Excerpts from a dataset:
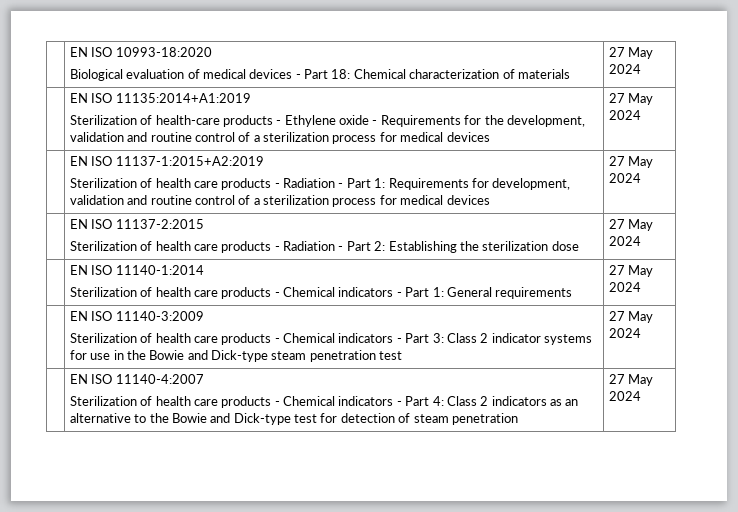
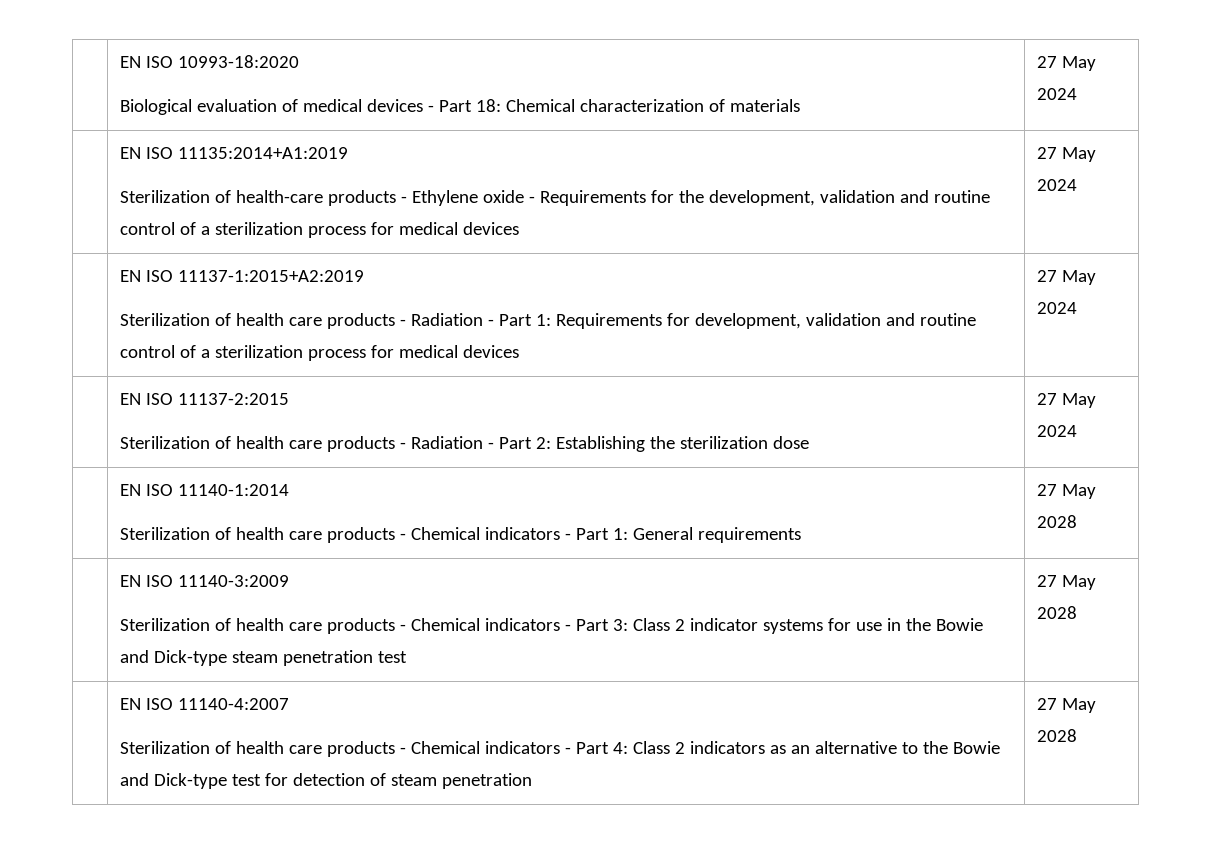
[608,282,641,292] 2024 -> [1036,515,1077,528] 2028
[608,328,641,338] 2024 -> [1036,606,1077,619] 2028
[608,391,641,401] 2024 -> [1036,729,1077,742] 2028

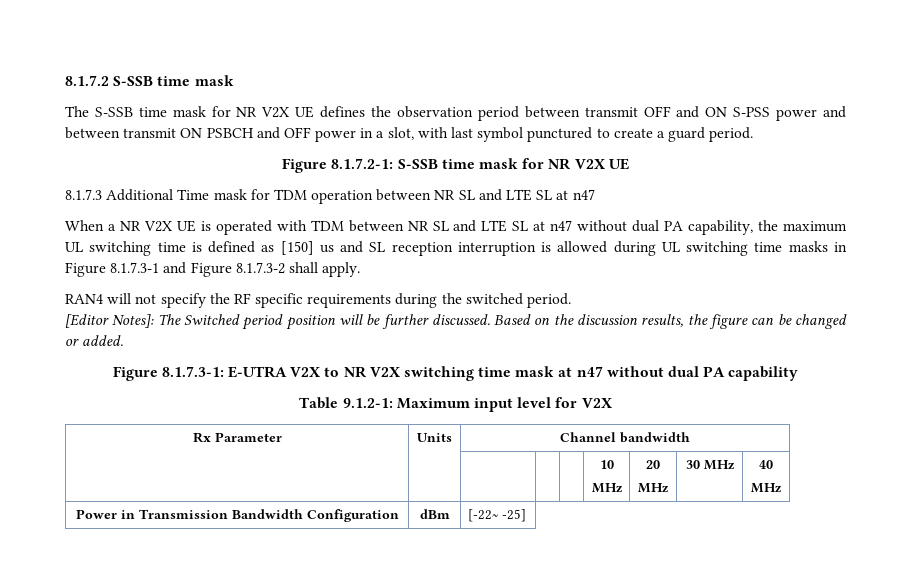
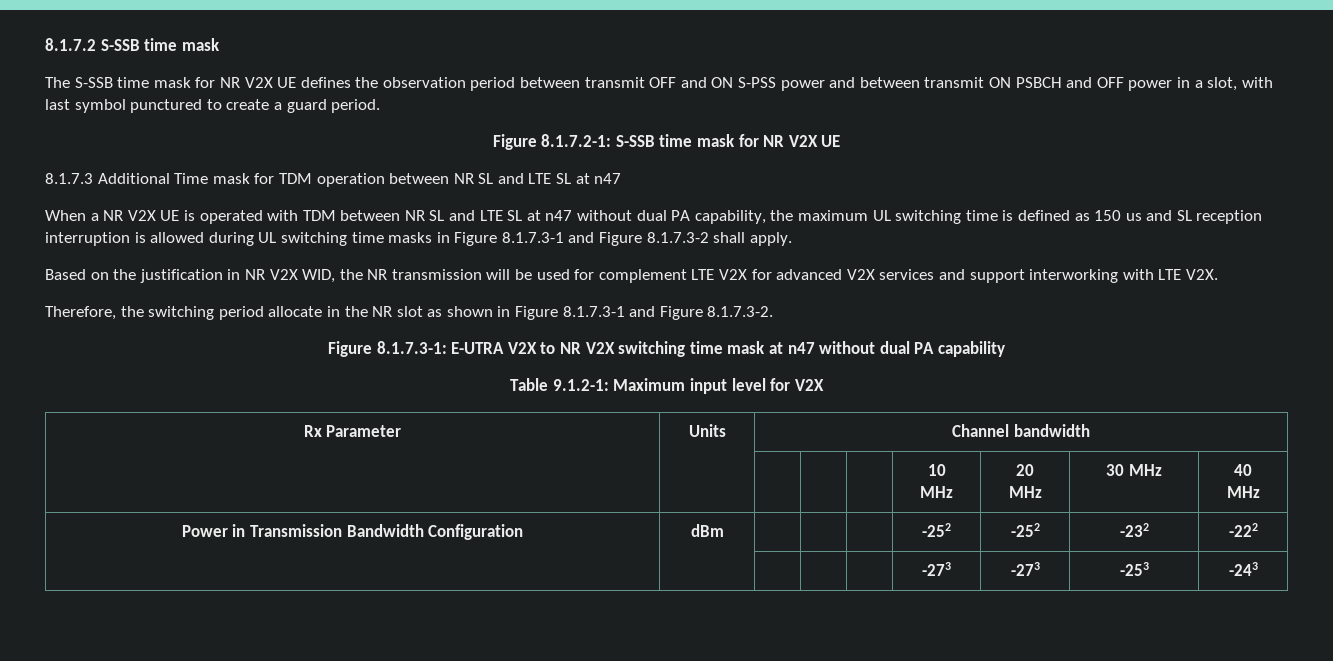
[280,241,314,255] [150] -> [1094,210,1122,221] 150
[65,293,572,308] [65,314,847,330] [65,335,124,346] RAN4 will not specify the RF specific requirements during the switched period. // [Editor Notes]: The Switched period position will be further discussed. Based on the discussion results, the figure can be changed or added. -> [45,269,1218,283] [45,306,774,320] Based on the justification in NR V2X WID, the NR transmission will be used for complement LTE V2X for advanced V2X services and support interworking with LTE V2X. // Therefore, the switching period allocate in the NR slot as shown in Figure 8.1.7.3-1 and Figure 8.1.7.3-2.
[467,509,526,522] [-22~ -25] -> [922,523,951,537] [1010,523,1040,537] [1119,523,1149,537] [1228,523,1258,537] [922,562,951,576] [1010,562,1040,576] [1119,562,1149,576] [1228,562,1258,576] | | | -252 | -252 | -232 | -222 // | | | | | -273 | -273 | -253 | -243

#### WHAT YOU WILL DO:
An exact repeat of the lines from the one containing "[280,241,314,255] [150] ->" through the final line above, both included, is the whole answer.

#### EXERCISE RESULT:
[280,241,314,255] [150] -> [1094,210,1122,221] 150
[65,293,572,308] [65,314,847,330] [65,335,124,346] RAN4 will not specify the RF specific requirements during the switched period. // [Editor Notes]: The Switched period position will be further discussed. Based on the discussion results, the figure can be changed or added. -> [45,269,1218,283] [45,306,774,320] Based on the justification in NR V2X WID, the NR transmission will be used for complement LTE V2X for advanced V2X services and support interworking with LTE V2X. // Therefore, the switching period allocate in the NR slot as shown in Figure 8.1.7.3-1 and Figure 8.1.7.3-2.
[467,509,526,522] [-22~ -25] -> [922,523,951,537] [1010,523,1040,537] [1119,523,1149,537] [1228,523,1258,537] [922,562,951,576] [1010,562,1040,576] [1119,562,1149,576] [1228,562,1258,576] | | | -252 | -252 | -232 | -222 // | | | | | -273 | -273 | -253 | -243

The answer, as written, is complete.